An important consideration is the scope of the library. This sort of ties in with JFB's One Thing above. Most current GUI toolkits solve far more problems than just widgets: they contain threading, filesystem access, networking, and so on. Boost already provides some of these. But even those not provided by Boost now should not be part of a GUI library; they should be separate libraries. Even within the graphical stuff, there is the question of scope. Does Boost.GUI provide just drawing and windowing primitives? Does it provide a set of widgets? How large a set should it provide? Should there perhaps be two libraries, similar to GDK and GTK? Or two libraries in a different way, with one providing primitives, and the other a widget set? Very often when looking at GUI libraries, I get the feeling that the authors aren't entirely clear on the scope of their library. - SebastianRedl?
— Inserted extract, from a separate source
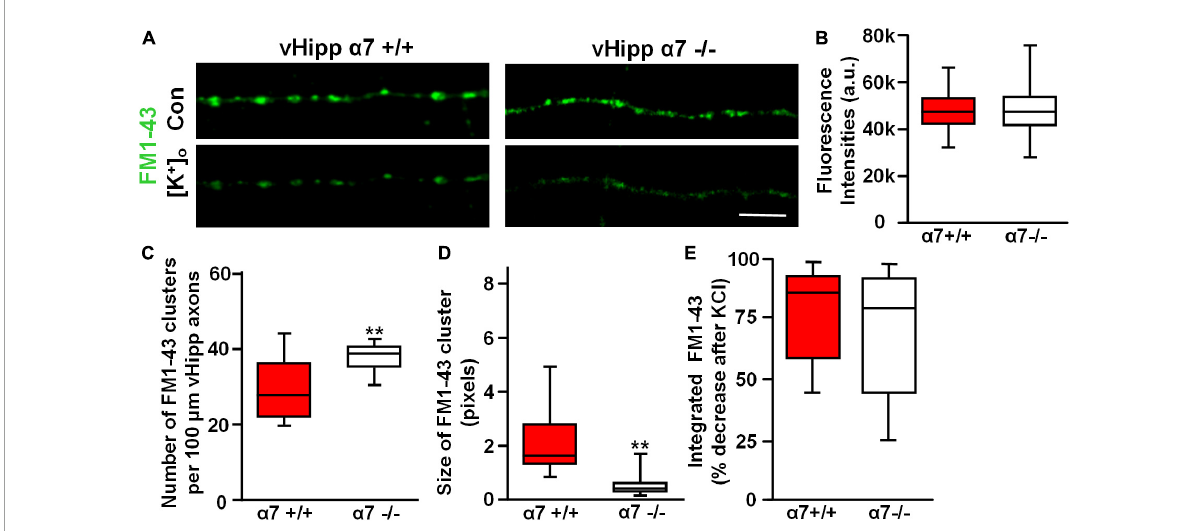
FIGURE8 α 7* nAChRs are required for synaptic vesicles clustering but not for depolarization induced FM1-43 de-staining along ventral hippocampal axons. (A) Micro-explants of vHipp from α 7+/+ or α 7–/– mice were plated for live imaging of axonal projections and assessment of FM1-43 de-staining as an assay of transmitter release. Representative micrographs of WT ( α 7+/+, A , left) and α 7–/– ( A , right) vHipp axons after loading with and washout of FM1-43 (green) under control conditions ( A , top) and after depolarization with elevated extracellular K + ( A , bottom). Responses to depolarizing conditions are equivalent independent of genotype. Scale bar, 10 µ m. (B) Box plot of pooled data from six separate vHipp explants cultures for each group showed equivalent initial FM1-43 staining after K + -dependent depolarization (assayed with total FM1-43 fluorescence intensities) between α 7+/+ ( n = 100; 5) and α 7–/– ( n = 92, 4) vHipp axons. (C,D) Comparison of the number and size of FM1-43 positive puncta along vHipp axons from α 7+/+ ( n = 100; 5) vs. α 7–/– ( n = 92, 4) mice. Box plot of pooled data comparing α 7+/+ vs. α 7–/– in terms of sites of release (FM1-43 puncta) reveals a significantly greater number of clusters ( C , ** p < 0.01) with an equally significant decrease in cluster size ( D , ** p < 0.01; cluster sizes were measured as continuous fluorescent pixels where 1 pixel – 0.267 µ m) of FM1-43 positive puncta. All data were first tested for distribution normality by the test(s) listed in Table 1 prior to statistical analysis. See Table 1 and figure for all n values and statistical tests. (E) Box plots of pooled data on the effect of depolarization (elevated [K] ext ) on FM1-43 destaining from both α 7+/+ ( n = 20,5) and α 7–/– ( n = 20,4) vHipp axons. The efficacy of K + -dependent depolarization on release along vHipp axons was assayed as the percent decrease of overall FM1-43 fluorescence intensity after increased [K] ext . The effect was equivalent regardless of genotype of the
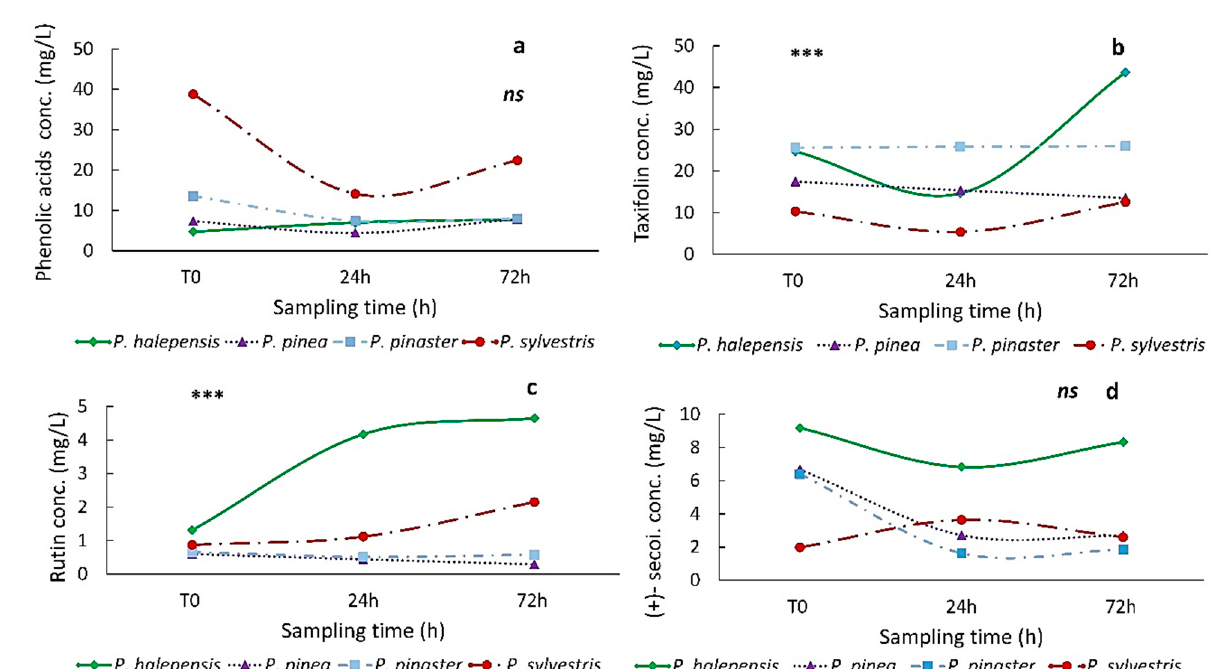
Figure 6. Plot of means of the two-way interaction (species × sampling time, ANOVA test) for phenolic acids ( a ), taxifolin ( b ), rutin ( c ), and (+)-secoisolariciresinol ( d ) in pinewood nematode-inoculated trees. Significant differences are indicated by an asterisk (*** p < 0.01 and ns —without significant difference).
GUI libraries will always have specialized widgets, arbitrary graphics, deep operating system dependencies, different architectures; no GUI framework is good for everyone, so a "Boost::GUI" would be at best a popular option for specific tastes and needs, not a standard.

To help GUI programmers, both of applications and of frameworks, Boost could instead analyze their needs to reduce wheel reinvention.

Some difficult items that often get a low quality, low portability or low functionality treatment in GUIs include:

Some of these needs are outside Boost's scope or addressed by existing libraries, but I think that some brainstorming could allow the design of new libraries with a wide applicability, including non-GUI uses, and a well defined purpose, instead of a vague mega-library with undecidable requirements. - LorenzoGatti?

Scope of modern GUI

If we speak of GUI only (without built-in XML parser, networking objects, embedded-browser widgets, custom template library, like in Qt etc.), we end up with following issues:

  1. User Interface - widgets, buttons, controls, viewing-controls (e.g. directory trees) etc.
  2. Input System - mice, keyboards, joysticks and maybe other controls.
  3. Graphics
    1. Raster Graphics - surface upon which you can draw (a bunch of pixels data)
    2. Vector Graphics - scalable images, OpenGL? etc.
  4. Text support
    1. Unicode - huge issue addressed by ICU library which is optionally used with boost.regex
    2. Fonts - even more complicated issue than Unicode
Fonts are a great trouble. It is hard to think of a way to make them system independent. Rendering some complex scripts can be a very difficult task. Some scripts have diactric marks and stuff. Each such script has to be addressed separately. There are a lot of different font formats - Raster, Vector, OpenType?, Type1 to name a few. You can render them in plenty of ways. High complexity level.

Generally it's a great trouble as you can not create a separate and unrelated library for each and every one of those issues. They're all related. And together they produce a huge scope. You can not create a GUI library without relying on existing non-boost libraries. You need things like Freetype library etc. So I don't see how fully-functioning GUI library within boost is possible. Only small-scope implementation is possible.